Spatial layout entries
..............................
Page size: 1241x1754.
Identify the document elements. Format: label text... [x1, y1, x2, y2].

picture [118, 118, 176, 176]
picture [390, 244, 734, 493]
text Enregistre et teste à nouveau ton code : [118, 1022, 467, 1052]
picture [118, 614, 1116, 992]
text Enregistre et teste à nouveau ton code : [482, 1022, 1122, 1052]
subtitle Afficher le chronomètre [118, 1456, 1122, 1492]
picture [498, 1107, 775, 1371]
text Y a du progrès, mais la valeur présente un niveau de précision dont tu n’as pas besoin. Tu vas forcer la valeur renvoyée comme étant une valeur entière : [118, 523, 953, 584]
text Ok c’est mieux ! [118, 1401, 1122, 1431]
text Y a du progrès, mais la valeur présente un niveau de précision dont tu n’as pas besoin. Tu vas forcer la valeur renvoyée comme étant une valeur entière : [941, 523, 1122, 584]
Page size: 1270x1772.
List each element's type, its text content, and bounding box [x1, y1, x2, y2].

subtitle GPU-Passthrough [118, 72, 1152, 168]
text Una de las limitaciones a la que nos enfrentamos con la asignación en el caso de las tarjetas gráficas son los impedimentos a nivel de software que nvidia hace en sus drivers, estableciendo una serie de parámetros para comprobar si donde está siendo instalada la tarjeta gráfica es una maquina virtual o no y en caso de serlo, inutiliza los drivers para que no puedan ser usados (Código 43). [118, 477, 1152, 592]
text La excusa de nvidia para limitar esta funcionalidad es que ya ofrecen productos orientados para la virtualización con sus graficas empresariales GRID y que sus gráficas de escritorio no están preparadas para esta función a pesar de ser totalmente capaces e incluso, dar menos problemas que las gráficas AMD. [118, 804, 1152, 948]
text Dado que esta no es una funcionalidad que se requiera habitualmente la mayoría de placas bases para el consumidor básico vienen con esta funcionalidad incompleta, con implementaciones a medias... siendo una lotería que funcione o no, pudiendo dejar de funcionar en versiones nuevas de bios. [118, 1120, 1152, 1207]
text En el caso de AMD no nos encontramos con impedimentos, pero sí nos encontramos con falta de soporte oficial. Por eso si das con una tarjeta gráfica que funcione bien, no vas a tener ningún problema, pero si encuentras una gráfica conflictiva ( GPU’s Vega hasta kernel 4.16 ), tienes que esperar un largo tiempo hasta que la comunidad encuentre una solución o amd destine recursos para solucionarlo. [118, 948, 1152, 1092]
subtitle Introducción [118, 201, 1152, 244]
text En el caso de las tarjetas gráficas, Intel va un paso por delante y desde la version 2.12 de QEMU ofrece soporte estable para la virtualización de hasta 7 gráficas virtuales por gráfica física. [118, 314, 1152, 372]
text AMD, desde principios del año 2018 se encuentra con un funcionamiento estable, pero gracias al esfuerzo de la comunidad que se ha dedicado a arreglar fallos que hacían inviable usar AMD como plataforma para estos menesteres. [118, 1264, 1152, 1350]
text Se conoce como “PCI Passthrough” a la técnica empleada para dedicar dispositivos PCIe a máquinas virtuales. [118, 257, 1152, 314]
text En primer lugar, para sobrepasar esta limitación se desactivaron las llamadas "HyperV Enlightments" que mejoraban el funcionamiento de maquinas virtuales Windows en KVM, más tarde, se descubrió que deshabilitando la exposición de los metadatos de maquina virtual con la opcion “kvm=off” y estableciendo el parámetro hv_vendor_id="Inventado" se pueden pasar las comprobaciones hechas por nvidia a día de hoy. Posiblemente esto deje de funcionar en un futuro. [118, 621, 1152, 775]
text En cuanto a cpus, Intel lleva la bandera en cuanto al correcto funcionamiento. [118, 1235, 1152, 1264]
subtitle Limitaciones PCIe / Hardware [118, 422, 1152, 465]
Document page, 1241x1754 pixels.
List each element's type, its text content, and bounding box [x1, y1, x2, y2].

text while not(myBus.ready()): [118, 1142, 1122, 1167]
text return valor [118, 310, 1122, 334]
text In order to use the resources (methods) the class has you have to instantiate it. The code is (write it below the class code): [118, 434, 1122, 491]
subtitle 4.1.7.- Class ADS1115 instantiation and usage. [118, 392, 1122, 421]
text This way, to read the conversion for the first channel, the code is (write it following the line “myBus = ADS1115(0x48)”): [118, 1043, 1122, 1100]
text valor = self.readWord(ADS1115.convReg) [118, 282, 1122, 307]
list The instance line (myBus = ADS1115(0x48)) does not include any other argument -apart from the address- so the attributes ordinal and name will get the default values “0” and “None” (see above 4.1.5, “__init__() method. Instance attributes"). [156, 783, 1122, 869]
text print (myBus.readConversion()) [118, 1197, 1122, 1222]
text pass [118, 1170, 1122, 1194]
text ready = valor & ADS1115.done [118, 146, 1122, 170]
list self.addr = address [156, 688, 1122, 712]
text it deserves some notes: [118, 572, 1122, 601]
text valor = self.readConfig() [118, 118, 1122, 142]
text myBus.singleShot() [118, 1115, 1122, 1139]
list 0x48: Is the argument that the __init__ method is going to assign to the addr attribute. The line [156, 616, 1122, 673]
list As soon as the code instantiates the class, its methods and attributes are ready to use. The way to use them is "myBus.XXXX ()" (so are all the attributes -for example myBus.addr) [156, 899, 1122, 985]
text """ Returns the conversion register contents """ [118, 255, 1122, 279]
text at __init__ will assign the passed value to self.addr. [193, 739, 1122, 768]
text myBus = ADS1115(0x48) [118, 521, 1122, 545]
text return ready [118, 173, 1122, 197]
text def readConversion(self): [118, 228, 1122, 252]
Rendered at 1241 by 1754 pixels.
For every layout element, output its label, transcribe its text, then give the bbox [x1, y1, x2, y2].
..............................
Return all of the data above line for line, with no changes at all.

Page size: 1241x1754.
Identify the document elements. Format: label text... [x1, y1, x2, y2].

picture [118, 118, 176, 176]
picture [390, 244, 734, 493]
text Enregistre et teste à nouveau ton code : [118, 1022, 467, 1052]
picture [118, 614, 1116, 992]
text Enregistre et teste à nouveau ton code : [482, 1022, 1122, 1052]
subtitle Afficher le chronomètre [118, 1456, 1122, 1492]
picture [498, 1107, 775, 1371]
text Y a du progrès, mais la valeur présente un niveau de précision dont tu n’as pas besoin. Tu vas forcer la valeur renvoyée comme étant une valeur entière : [118, 523, 953, 584]
text Ok c’est mieux ! [118, 1401, 1122, 1431]
text Y a du progrès, mais la valeur présente un niveau de précision dont tu n’as pas besoin. Tu vas forcer la valeur renvoyée comme étant une valeur entière : [941, 523, 1122, 584]
Page size: 1270x1772.
List each element's type, its text content, and bounding box [x1, y1, x2, y2].

subtitle GPU-Passthrough [118, 72, 1152, 168]
text Una de las limitaciones a la que nos enfrentamos con la asignación en el caso de las tarjetas gráficas son los impedimentos a nivel de software que nvidia hace en sus drivers, estableciendo una serie de parámetros para comprobar si donde está siendo instalada la tarjeta gráfica es una maquina virtual o no y en caso de serlo, inutiliza los drivers para que no puedan ser usados (Código 43). [118, 477, 1152, 592]
text La excusa de nvidia para limitar esta funcionalidad es que ya ofrecen productos orientados para la virtualización con sus graficas empresariales GRID y que sus gráficas de escritorio no están preparadas para esta función a pesar de ser totalmente capaces e incluso, dar menos problemas que las gráficas AMD. [118, 804, 1152, 948]
text Dado que esta no es una funcionalidad que se requiera habitualmente la mayoría de placas bases para el consumidor básico vienen con esta funcionalidad incompleta, con implementaciones a medias... siendo una lotería que funcione o no, pudiendo dejar de funcionar en versiones nuevas de bios. [118, 1120, 1152, 1207]
text En el caso de AMD no nos encontramos con impedimentos, pero sí nos encontramos con falta de soporte oficial. Por eso si das con una tarjeta gráfica que funcione bien, no vas a tener ningún problema, pero si encuentras una gráfica conflictiva ( GPU’s Vega hasta kernel 4.16 ), tienes que esperar un largo tiempo hasta que la comunidad encuentre una solución o amd destine recursos para solucionarlo. [118, 948, 1152, 1092]
subtitle Introducción [118, 201, 1152, 244]
text En el caso de las tarjetas gráficas, Intel va un paso por delante y desde la version 2.12 de QEMU ofrece soporte estable para la virtualización de hasta 7 gráficas virtuales por gráfica física. [118, 314, 1152, 372]
text AMD, desde principios del año 2018 se encuentra con un funcionamiento estable, pero gracias al esfuerzo de la comunidad que se ha dedicado a arreglar fallos que hacían inviable usar AMD como plataforma para estos menesteres. [118, 1264, 1152, 1350]
text Se conoce como “PCI Passthrough” a la técnica empleada para dedicar dispositivos PCIe a máquinas virtuales. [118, 257, 1152, 314]
text En primer lugar, para sobrepasar esta limitación se desactivaron las llamadas "HyperV Enlightments" que mejoraban el funcionamiento de maquinas virtuales Windows en KVM, más tarde, se descubrió que deshabilitando la exposición de los metadatos de maquina virtual con la opcion “kvm=off” y estableciendo el parámetro hv_vendor_id="Inventado" se pueden pasar las comprobaciones hechas por nvidia a día de hoy. Posiblemente esto deje de funcionar en un futuro. [118, 621, 1152, 775]
text En cuanto a cpus, Intel lleva la bandera en cuanto al correcto funcionamiento. [118, 1235, 1152, 1264]
subtitle Limitaciones PCIe / Hardware [118, 422, 1152, 465]
Document page, 1241x1754 pixels.
List each element's type, its text content, and bounding box [x1, y1, x2, y2].

text while not(myBus.ready()): [118, 1142, 1122, 1167]
text return valor [118, 310, 1122, 334]
text In order to use the resources (methods) the class has you have to instantiate it. The code is (write it below the class code): [118, 434, 1122, 491]
subtitle 4.1.7.- Class ADS1115 instantiation and usage. [118, 392, 1122, 421]
text This way, to read the conversion for the first channel, the code is (write it following the line “myBus = ADS1115(0x48)”): [118, 1043, 1122, 1100]
text valor = self.readWord(ADS1115.convReg) [118, 282, 1122, 307]
list The instance line (myBus = ADS1115(0x48)) does not include any other argument -apart from the address- so the attributes ordinal and name will get the default values “0” and “None” (see above 4.1.5, “__init__() method. Instance attributes"). [156, 783, 1122, 869]
text print (myBus.readConversion()) [118, 1197, 1122, 1222]
text pass [118, 1170, 1122, 1194]
text ready = valor & ADS1115.done [118, 146, 1122, 170]
list self.addr = address [156, 688, 1122, 712]
text it deserves some notes: [118, 572, 1122, 601]
text valor = self.readConfig() [118, 118, 1122, 142]
text myBus.singleShot() [118, 1115, 1122, 1139]
list 0x48: Is the argument that the __init__ method is going to assign to the addr attribute. The line [156, 616, 1122, 673]
list As soon as the code instantiates the class, its methods and attributes are ready to use. The way to use them is "myBus.XXXX ()" (so are all the attributes -for example myBus.addr) [156, 899, 1122, 985]
text """ Returns the conversion register contents """ [118, 255, 1122, 279]
text at __init__ will assign the passed value to self.addr. [193, 739, 1122, 768]
text myBus = ADS1115(0x48) [118, 521, 1122, 545]
text return ready [118, 173, 1122, 197]
text def readConversion(self): [118, 228, 1122, 252]
Rendered at 1241 by 1754 pixels.
For every layout element, output its label, transcribe its text, then give the bbox [x1, y1, x2, y2].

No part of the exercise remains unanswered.